## Required action
The answer must be an exact copy of the records, with every picture removed.

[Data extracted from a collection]
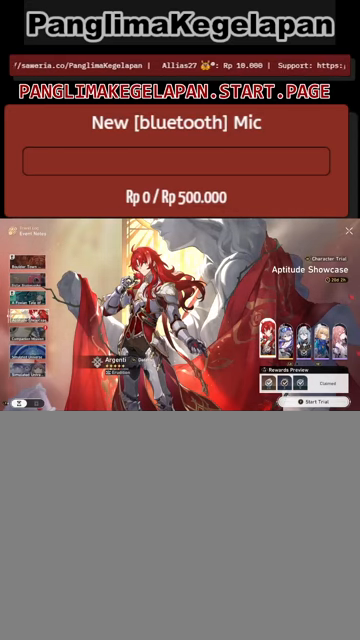
Gameplay with a controller (PlayStation layout); each line is a JSON object with the inputs held at the frame after it. "events" lists button and stick changes between this image and that frame as [ms after this image, input, new state], when the widget could be followed in between.
{"buttons": ["R2"], "left_stick": "center", "right_stick": "center", "events": []}
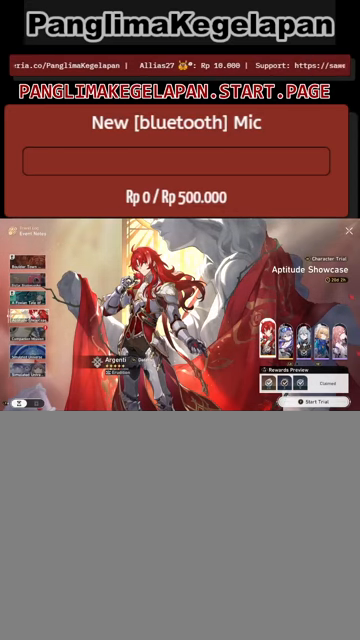
{"buttons": ["R2"], "left_stick": "center", "right_stick": "center", "events": []}
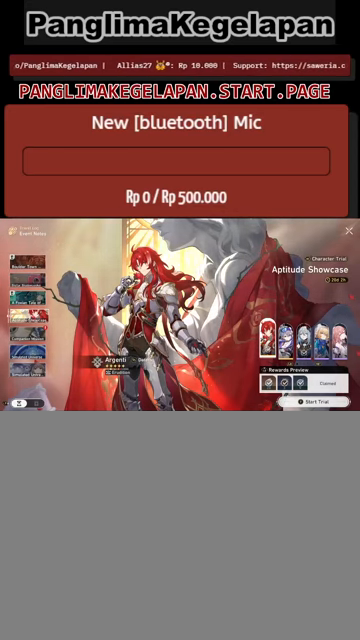
{"buttons": ["R2"], "left_stick": "center", "right_stick": "center", "events": []}
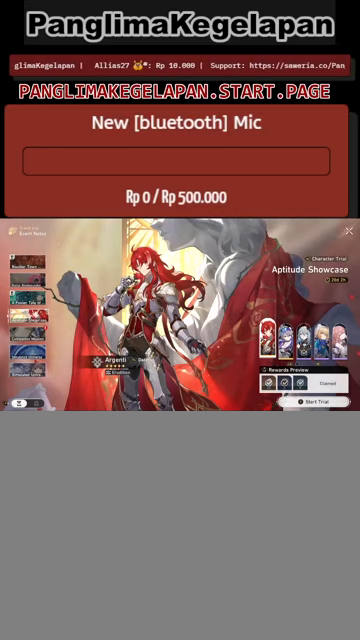
{"buttons": ["R2"], "left_stick": "center", "right_stick": "center", "events": []}
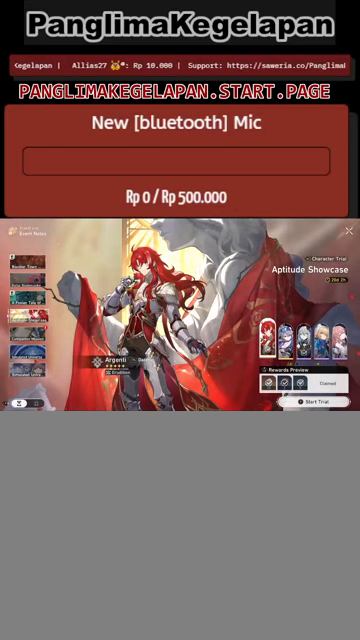
{"buttons": ["R2"], "left_stick": "center", "right_stick": "center", "events": []}
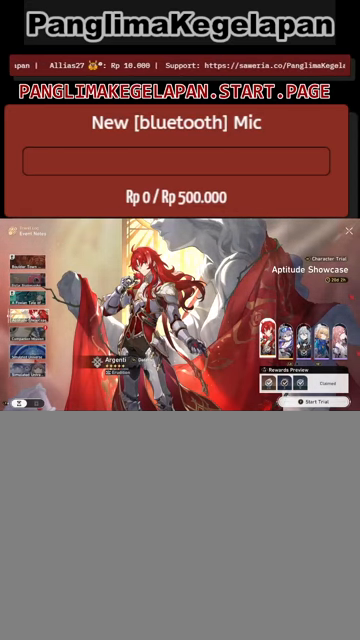
{"buttons": ["R2"], "left_stick": "center", "right_stick": "center", "events": []}
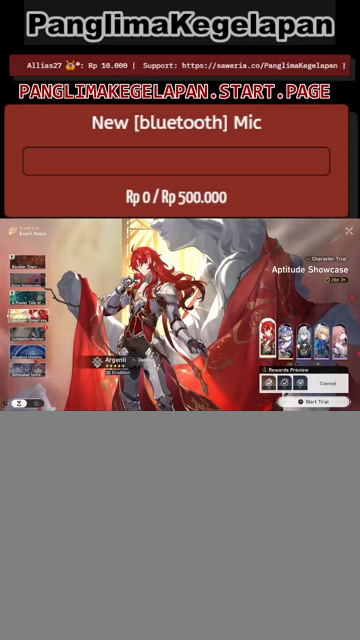
{"buttons": ["R2"], "left_stick": "center", "right_stick": "center", "events": []}
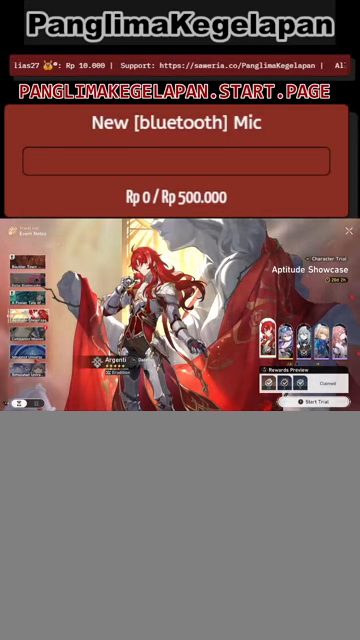
{"buttons": ["R2"], "left_stick": "center", "right_stick": "center", "events": []}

## Task result
Gameplay with a controller (PlayStation layout); each line is a JSON object with the inputs held at the frame after it. "events" lists button and stick changes between this image and that frame as [ms after this image, input, new state], when the widget could be followed in between.
{"buttons": ["R2"], "left_stick": "center", "right_stick": "center", "events": []}
{"buttons": ["R2"], "left_stick": "center", "right_stick": "center", "events": []}
{"buttons": ["R2"], "left_stick": "center", "right_stick": "center", "events": []}
{"buttons": ["R2"], "left_stick": "center", "right_stick": "center", "events": []}
{"buttons": ["R2"], "left_stick": "center", "right_stick": "center", "events": []}
{"buttons": ["R2"], "left_stick": "center", "right_stick": "center", "events": []}
{"buttons": ["R2"], "left_stick": "center", "right_stick": "center", "events": []}
{"buttons": ["R2"], "left_stick": "center", "right_stick": "center", "events": []}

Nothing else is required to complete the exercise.